April 12, 2000 (Tampa) -- Whatever causes your heart muscle to weaken and fail also predicts how long you will live, according to a recent study. And if doctors can predict who will live longer, they will be better able to determine who among those waiting for a heart transplant needs a heart the most.
"For years, patients with unexplained heart failure have been lumped together with the nonspecific diagnosis of 'cardiomyopathy,'" researcher Ralph H. Hruban, MD, professor of pathology at Johns Hopkins University in Baltimore, tells WebMD. But patients with this diagnosis had widely varying survival rates.
A study of more than 1,000 patients at Johns Hopkins Hospital found that the underlying cause of heart muscle disease causing failure helps predict how long patients will live. The study was reported in the April 13 issue of The New England Journal of Medicine.
"This study helps us ... to make end-of-life decisions, and to determine the need to transplant and when," researcher Edward K. Kasper, MD, tells WebMD. He is associate professor of medicine and director of the cardiomyopathy and heart transplant service at Johns Hopkins. "If the patient has a type of cardiomyopathy associated with [poor survival], I would counsel them to get their affairs in order, and [they] might also be more likely candidates for transplant."
The study showed that five years after diagnosis, three-quarters of these patients with heart failure caused by unknown reasons were still alive, as were three-quarters of patients with heart failure caused by lack of oxygen to the heart muscle. The majority of patients with heart failure related to pregnancy were still alive five years after diagnosis.

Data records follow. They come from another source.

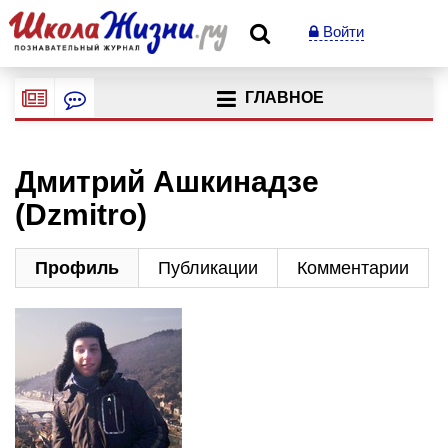
Войти
ГЛАВНОЕ
Дмитрий Ашкинадзе
(Dzmitro)
Профиль
Публикации
Комментарии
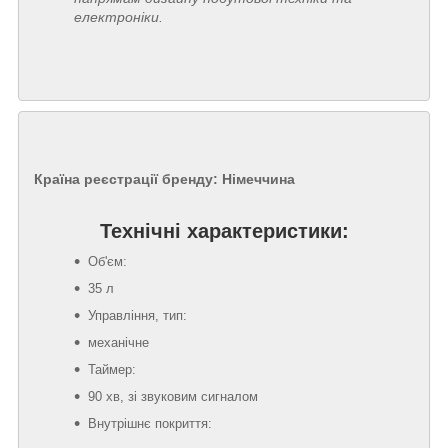
електроніки.
Країна реєстрації бренду:
Німеччина
Технічні характеристики:
Об'єм:
35 л
Управління, тип:
механічне
Таймер:
90 хв, зі звуковим сигналом
Внутрішнє покриття:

Patients with poor survival rates included those who had heart failure as a result of HIV, heart infections, or undergoing chemotherapy. Less than half of these patients were still alive after five years.
"This exciting study [shows] that a heart biopsy, which is safe at specialized centers such as Johns Hopkins, can help classify patients with cardiomyopathy into clinically important groups," Hruban tells WebMD. Even after biopsy, or surgical removal and microscopic examination of a small piece of heart muscle, no definite diagnosis could be made in half the patients.
The study did not examine the effect of heart function when the patient was first seen, nor of drugs or other treatments given, so "we can't conclude definitively that it was diagnosis [alone] that determined survival," Michael M. Givertz, MD, tells WebMD when asked to review the study. He is clinical director of the cardiomyopathy program at Boston University.
The researchers looked at survival between 1982 and1997 and found no significant improvement with time. "If you look at this study, as well as at community-based [studies such as from the] Mayo Clinic, we have not seen improvement in survival with time," says Givertz. Medications called "ACE-inhibitors and other medical therapies have been available for more than 10 years, and heart transplant for more than 30 years, yet this has not translated into improved survival.
"We have good therapies, but they tend to be underutilized in the community," says Givertz. "There is a need for education among primary care physicians as well as cardiologists. We could all be more aggressive in the vigorous evaluation, treatment, and follow-up of heart failure, including medical and nonmedical therapies such as diet and exercise. ... These nonmedical therapies may be especially important in ... improving quality of life."
Suggestions for improving your diet and developing an exercise program to decrease the risk of heart disease and improve quality of life in heart failure can be found at the American Heart Association's web site.
- Heart failure occurs when the heart muscle doesn't pump as well as it should, and all cases are often lumped together and diagnosed as cardiomyopathy.
- New research shows, however, that the underlying cause of cardiomyopathy can be important because it helps predict how long a person with the disease will live.
- A biopsy of the heart can help determine the cause of cardiomyopathy, but in some patients no definite diagnosis can ever be made.